The report said most CEOs in the category received a pay increase of 11 percent or more, and one-third of them watched their pay increase by at least 25 percent.
The Trends Journal has reported extensively on how the COVID-19 outbreak widened the gap between the rich and the poor in the country. (See “SPOTLIGHT: THE ‘BIGS’ KEEP GETTING BIGGER” and “COVID WAR: RICH GOT RICHER, POOR GOT POORER.”)
The official poverty rate in 2020 was 11.4 percent, up 1.0 percentage point from 10.5 percent in 2019, the U.S. Census Bureau said. There were 37.2 million people living in poverty, approximately 3.3 million more than in 2019.
As we have reported since governments imposed lockdowns on all non-essential businesses and permitted only the big box stores and other multinational “essentials” to do business when they launched the COVID War, the rich have gotten richer while the rest of the world has gotten poorer.
TREND FORECAST: As Gerald Celente has long said, “When people lose everything and have nothing left to lose, they lose it.” Therefore, as socioeconomic conditions continue to deteriorate, “NEW WORLD DISORDER,” one of our 2020 Top Trends, will escalate as billions take to the streets, demonstrating against the lack of basic living standards, crime, violence, and government corruption.
The Great Divide
Also, the poorer and more desperate people become, the more they will do to flee their homeland, thus increasing the refugee and migrant crisis, which, in turn, will accelerate populist movements in nations not wanting foreigners to enter their country.

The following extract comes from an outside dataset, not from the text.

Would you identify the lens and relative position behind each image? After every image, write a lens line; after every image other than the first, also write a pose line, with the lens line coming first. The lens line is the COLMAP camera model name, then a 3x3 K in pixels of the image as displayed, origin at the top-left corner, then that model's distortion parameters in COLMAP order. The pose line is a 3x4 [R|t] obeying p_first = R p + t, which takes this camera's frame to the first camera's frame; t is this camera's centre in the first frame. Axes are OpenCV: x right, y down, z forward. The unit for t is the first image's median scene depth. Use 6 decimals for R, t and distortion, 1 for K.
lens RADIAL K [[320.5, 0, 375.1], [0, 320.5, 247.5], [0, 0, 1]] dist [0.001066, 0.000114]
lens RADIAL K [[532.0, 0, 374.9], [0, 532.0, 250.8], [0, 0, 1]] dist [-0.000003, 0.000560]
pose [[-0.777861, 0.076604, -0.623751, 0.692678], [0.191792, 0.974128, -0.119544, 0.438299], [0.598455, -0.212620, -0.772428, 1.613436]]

Oxfam America conducted a study that found the wealthiest U.S. billionaires are worth a combined $4.7 trillion, which represents a 62 percent jump over the past two years.
Discovery Inc.’s David Zaslav pulled in roughly $247 million and Amazon’s Andy Jassy earned nearly $213 million. The WSJ pointed out that most of their pay was tied up in restricted stock-option awards.
Fortune magazine, citing the U.S. Labor Department, reported that the average hourly wage in the U.S. rose last year about 4.7 percent, which did not keep up with soaring inflation.
The report pointed out that Zaslav pulled in nearly 3,000 times the median salary at the company and Jassy earned about 6,500 times the average salary of $32,855 at Amazon.